Image: Chicken, Po Boy, Tater Tots, Onion Rings
Last Updated: 7/5/2021
Current Status: Nina May is back doing sit-down with expanded covered outdoor seating. They continue to do Take-out and Delivery.
Before Times Review:
First Visit: November 2019
Add Nina May to the list of personal, neighborhood spots that have the potential to reach a larger audience. It may not reach the status of places like Tail Up Goat or Ellē, but it is worth paying attention to and definitely is enjoyable. The cooking is locally-sourced, New American, with all the primary ingredients coming from within 150 miles.

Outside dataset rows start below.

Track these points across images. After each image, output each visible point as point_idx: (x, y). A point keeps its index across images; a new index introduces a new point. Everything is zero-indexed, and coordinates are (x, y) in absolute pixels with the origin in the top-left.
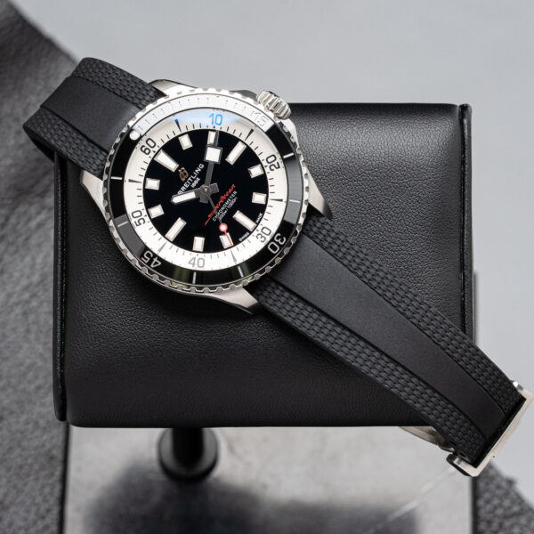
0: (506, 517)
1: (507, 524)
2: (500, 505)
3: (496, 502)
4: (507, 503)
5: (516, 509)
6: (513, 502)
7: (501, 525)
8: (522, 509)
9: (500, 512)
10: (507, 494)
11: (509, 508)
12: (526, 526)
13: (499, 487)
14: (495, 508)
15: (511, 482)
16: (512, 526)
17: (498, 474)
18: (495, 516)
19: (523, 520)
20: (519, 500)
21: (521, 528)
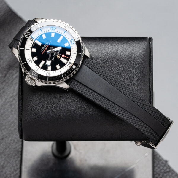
0: (165, 173)
1: (165, 175)
2: (163, 169)
3: (161, 168)
4: (165, 168)
5: (168, 170)
6: (167, 168)
7: (163, 175)
8: (170, 170)
9: (163, 171)
10: (165, 165)
11: (166, 170)
12: (171, 176)
13: (162, 163)
14: (161, 170)
15: (166, 162)
16: (167, 176)
17: (162, 159)
18: (161, 172)
19: (170, 174)
20: (169, 167)
21: (170, 176)
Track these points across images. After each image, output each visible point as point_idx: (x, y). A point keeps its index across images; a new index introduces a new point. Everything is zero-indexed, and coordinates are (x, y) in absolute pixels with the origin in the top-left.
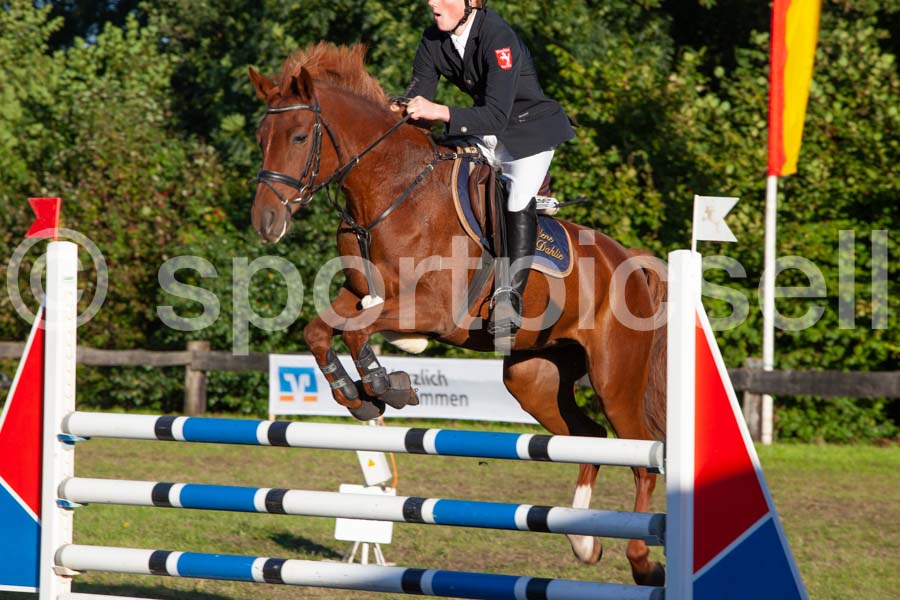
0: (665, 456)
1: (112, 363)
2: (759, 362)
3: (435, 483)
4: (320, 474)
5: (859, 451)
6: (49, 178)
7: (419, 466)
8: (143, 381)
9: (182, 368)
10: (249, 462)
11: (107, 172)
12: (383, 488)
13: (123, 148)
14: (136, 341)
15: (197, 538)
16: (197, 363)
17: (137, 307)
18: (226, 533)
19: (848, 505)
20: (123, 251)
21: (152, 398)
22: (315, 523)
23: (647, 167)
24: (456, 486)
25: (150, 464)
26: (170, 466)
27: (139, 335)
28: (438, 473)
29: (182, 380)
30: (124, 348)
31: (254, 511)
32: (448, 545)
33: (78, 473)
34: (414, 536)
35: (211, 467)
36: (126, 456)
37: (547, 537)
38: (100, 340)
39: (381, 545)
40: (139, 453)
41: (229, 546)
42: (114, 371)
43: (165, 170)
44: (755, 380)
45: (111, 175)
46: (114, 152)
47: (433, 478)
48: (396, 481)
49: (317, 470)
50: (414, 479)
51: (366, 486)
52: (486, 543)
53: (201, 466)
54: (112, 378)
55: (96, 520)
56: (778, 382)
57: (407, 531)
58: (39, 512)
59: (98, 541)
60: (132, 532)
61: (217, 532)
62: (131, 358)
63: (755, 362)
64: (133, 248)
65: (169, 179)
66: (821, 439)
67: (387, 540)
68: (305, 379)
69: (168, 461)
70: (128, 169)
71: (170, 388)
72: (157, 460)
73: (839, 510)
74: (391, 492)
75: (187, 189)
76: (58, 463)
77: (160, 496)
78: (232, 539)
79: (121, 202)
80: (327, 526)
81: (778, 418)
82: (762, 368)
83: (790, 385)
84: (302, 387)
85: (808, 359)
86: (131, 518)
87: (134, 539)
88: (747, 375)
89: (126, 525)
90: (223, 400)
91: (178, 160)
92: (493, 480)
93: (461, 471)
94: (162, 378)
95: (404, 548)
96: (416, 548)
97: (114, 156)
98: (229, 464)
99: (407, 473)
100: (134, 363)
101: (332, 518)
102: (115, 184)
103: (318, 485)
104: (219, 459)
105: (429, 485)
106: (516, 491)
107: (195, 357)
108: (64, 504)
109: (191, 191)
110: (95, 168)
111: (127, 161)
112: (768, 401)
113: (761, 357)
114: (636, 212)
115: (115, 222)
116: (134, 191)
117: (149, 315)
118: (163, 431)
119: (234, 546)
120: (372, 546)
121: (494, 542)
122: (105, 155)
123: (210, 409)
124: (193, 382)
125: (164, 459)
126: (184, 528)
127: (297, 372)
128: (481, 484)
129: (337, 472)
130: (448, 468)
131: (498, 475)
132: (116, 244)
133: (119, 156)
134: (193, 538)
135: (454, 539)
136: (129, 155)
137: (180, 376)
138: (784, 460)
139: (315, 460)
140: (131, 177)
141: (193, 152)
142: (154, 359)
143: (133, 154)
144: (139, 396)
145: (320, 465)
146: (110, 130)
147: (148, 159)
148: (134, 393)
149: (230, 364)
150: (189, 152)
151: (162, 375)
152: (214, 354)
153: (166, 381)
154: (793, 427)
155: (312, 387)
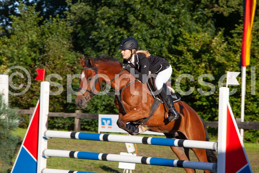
0: (217, 147)
1: (54, 116)
3: (146, 152)
4: (113, 149)
6: (37, 63)
7: (141, 147)
8: (63, 121)
9: (74, 118)
10: (93, 145)
11: (54, 61)
12: (133, 154)
13: (58, 55)
14: (61, 110)
15: (79, 167)
16: (78, 117)
17: (61, 100)
18: (87, 166)
21: (65, 126)
22: (112, 163)
23: (207, 63)
24: (152, 153)
25: (65, 145)
26: (70, 146)
27: (62, 108)
28: (147, 149)
29: (74, 121)
30: (57, 112)
31: (98, 160)
32: (151, 171)
33: (48, 148)
34: (141, 168)
35: (82, 146)
36: (58, 143)
37: (179, 169)
38: (51, 109)
39: (132, 170)
40: (62, 142)
41: (88, 169)
42: (55, 118)
43: (70, 61)
44: (238, 124)
46: (56, 56)
48: (136, 152)
49: (113, 148)
51: (128, 153)
52: (162, 170)
53: (79, 146)
54: (54, 120)
55: (50, 161)
56: (245, 125)
57: (139, 166)
58: (37, 159)
59: (51, 167)
60: (61, 165)
61: (85, 165)
62: (59, 115)
65: (71, 63)
66: (257, 142)
67: (134, 168)
68: (109, 122)
69: (70, 144)
70: (60, 61)
71: (71, 124)
72: (67, 144)
74: (135, 155)
75: (76, 67)
76: (43, 145)
77: (72, 155)
78: (89, 167)
79: (57, 70)
80: (116, 164)
81: (245, 135)
82: (240, 121)
83: (249, 126)
84: (108, 124)
86: (60, 161)
87: (61, 167)
89: (59, 163)
90: (85, 127)
91: (74, 58)
92: (163, 152)
93: (153, 149)
95: (138, 171)
96: (141, 171)
97: (56, 57)
98: (87, 146)
100: (60, 116)
101: (118, 162)
102: (56, 65)
103: (113, 152)
104: (84, 144)
105: (145, 153)
106: (169, 155)
107: (78, 115)
108: (44, 157)
110: (51, 60)
111: (59, 59)
112: (242, 130)
113: (240, 118)
116: (61, 67)
117: (65, 102)
118: (73, 136)
119: (90, 169)
120: (129, 170)
121: (164, 170)
122: (53, 56)
123: (81, 129)
124: (77, 122)
125: (69, 144)
126: (75, 164)
127: (106, 119)
128: (159, 153)
129: (118, 148)
130: (150, 148)
134: (78, 167)
135: (152, 169)
136: (60, 57)
137: (73, 120)
138: (247, 148)
139: (112, 145)
140: (60, 63)
141: (78, 56)
142: (66, 115)
143: (62, 56)
144: (61, 125)
145: (113, 147)
146: (54, 49)
147: (65, 58)
148: (60, 125)
149: (87, 117)
150: (77, 56)
151: (68, 120)
152: (83, 114)
153: (69, 121)
154: (249, 137)
155: (110, 124)
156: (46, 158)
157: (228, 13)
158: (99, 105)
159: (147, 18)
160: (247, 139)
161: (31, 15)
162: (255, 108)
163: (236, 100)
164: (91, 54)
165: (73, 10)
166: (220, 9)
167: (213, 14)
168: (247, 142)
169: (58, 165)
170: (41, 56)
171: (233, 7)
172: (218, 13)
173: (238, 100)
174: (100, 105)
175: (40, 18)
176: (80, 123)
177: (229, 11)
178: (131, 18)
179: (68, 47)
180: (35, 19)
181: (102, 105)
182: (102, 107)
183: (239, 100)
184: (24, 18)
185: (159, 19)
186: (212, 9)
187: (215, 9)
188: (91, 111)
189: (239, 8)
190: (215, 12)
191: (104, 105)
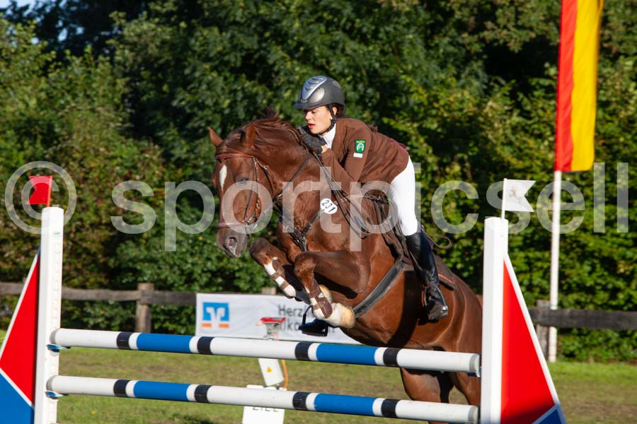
0: (480, 364)
1: (84, 298)
2: (547, 303)
4: (232, 378)
5: (618, 368)
7: (302, 374)
8: (106, 311)
9: (134, 303)
11: (82, 163)
12: (278, 388)
13: (94, 145)
14: (101, 282)
15: (144, 423)
16: (145, 300)
17: (102, 259)
18: (165, 419)
19: (611, 406)
20: (94, 218)
21: (113, 324)
23: (467, 165)
24: (329, 388)
25: (110, 370)
26: (125, 371)
27: (104, 280)
28: (316, 379)
29: (134, 312)
30: (92, 288)
31: (187, 400)
33: (62, 372)
35: (155, 373)
38: (76, 281)
40: (102, 363)
42: (87, 303)
43: (123, 161)
44: (544, 316)
45: (85, 165)
46: (88, 148)
47: (313, 383)
48: (286, 384)
50: (299, 383)
51: (265, 386)
53: (146, 373)
54: (84, 309)
55: (72, 409)
56: (561, 318)
58: (33, 400)
60: (97, 418)
61: (159, 419)
62: (98, 295)
63: (544, 303)
64: (100, 217)
65: (127, 168)
66: (591, 359)
68: (221, 311)
69: (124, 368)
70: (97, 160)
71: (126, 317)
72: (115, 368)
73: (604, 410)
74: (284, 390)
75: (140, 175)
76: (47, 364)
77: (120, 389)
78: (168, 423)
79: (92, 184)
80: (237, 415)
81: (561, 343)
82: (549, 307)
83: (569, 320)
84: (219, 318)
85: (583, 299)
86: (96, 408)
87: (99, 423)
88: (538, 312)
89: (93, 412)
90: (164, 326)
91: (133, 155)
94: (120, 310)
97: (87, 151)
98: (167, 372)
99: (294, 379)
100: (99, 299)
101: (241, 406)
102: (88, 171)
104: (160, 368)
107: (143, 294)
108: (51, 395)
109: (142, 176)
110: (74, 160)
111: (96, 156)
112: (553, 331)
113: (549, 299)
114: (459, 197)
115: (88, 198)
116: (102, 176)
117: (111, 264)
118: (123, 343)
122: (81, 151)
123: (153, 331)
124: (142, 312)
125: (120, 366)
126: (135, 416)
127: (216, 306)
128: (347, 388)
129: (244, 377)
131: (360, 381)
132: (89, 213)
133: (92, 152)
134: (141, 422)
136: (98, 150)
137: (132, 308)
138: (564, 374)
139: (228, 369)
140: (99, 166)
141: (144, 148)
142: (114, 296)
143: (102, 149)
144: (102, 322)
145: (232, 373)
146: (85, 133)
147: (112, 153)
148: (100, 320)
149: (167, 300)
150: (141, 149)
151: (120, 308)
152: (157, 292)
153: (123, 312)
154: (572, 348)
155: (226, 317)
156: (56, 398)
157: (520, 42)
158: (198, 270)
159: (317, 54)
160: (568, 352)
161: (25, 46)
162: (586, 275)
163: (539, 254)
164: (176, 144)
165: (130, 36)
166: (500, 33)
167: (484, 45)
168: (567, 359)
169: (90, 418)
170: (51, 150)
171: (531, 29)
172: (496, 44)
173: (543, 256)
174: (199, 272)
175: (48, 55)
176: (151, 317)
177: (522, 39)
178: (276, 54)
179: (118, 127)
180: (37, 56)
181: (205, 269)
182: (203, 275)
183: (547, 254)
184: (7, 55)
185: (347, 55)
186: (482, 35)
187: (488, 35)
188: (176, 285)
189: (546, 28)
190: (488, 42)
191: (209, 271)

The menu is made up of plates of varying sizes and are meant to be shared. Some, like the serving of half a “Pennsylvania” chicken, are substantial. Others are more like sides or tapas servings. The food starts at a familiar place and adds in some creativity, skill and whimsy. Siestsema fell in love with the clams and chorizo with rye bread crumbs – and it is a very good dish. Autumnal beans over a rutabaga puree was more complex than it sounds. The straightforward beet salad throws in parsnip crisps for fun (but otherwise is a bit bland). Oyster Po Boy is Parker House rolls, battered and fried oysters, and katsoi kimchi. Green eggs and ham is kale pasta with ham and a creamy sauce. One person said it tastes like the color green. The baseline level of quality for the dishes is high, and the chef does not let his playfulness get in the way of putting out food that is primarily satisfying.
They do have an interesting option to consider, especially if you are with a group and coming hungry, which is for $39 they will send a series of savory dishes until you say uncle. Our group managed to try about one-third of the menu this way and probably came out ahead.
The wine list is limited with about 20 bottle choices and five each of red and white by the glass. They are decent and inexpensive options, but nothing exciting. The beer list is also short and could use some attention. The cocktail choices are more robust with nearly 20 in-house variations in addition to classics.
The homey two-story setting for Nina May covers a lot of space, which as it goes through growing pains can cause problems. Dishes can come quickly and then hit a dry spell as either the kitchen or the staff gets behind. These are solvable kinks, but something to brace for on a busy night. There are not-large bars both upstairs and down. There is a sidewalk patio seating in good weather and an upstairs outdoor space that can be enclosed. The layout has not changed from the previous occupants (The Bird and Frenchy’s Naturel), but it does seem to have better odds out of the gate. It is worthy of support and justifies a walk out of the way to get there.
Other Guidance: It is a neighborhood spot not need for anything more formal than jeans. There are multiple GF and vegetarian options and they will work with you.
Washington Post: Tom’s First Bite was positive: “Almost every dish I’ve tried has some lovely twist.”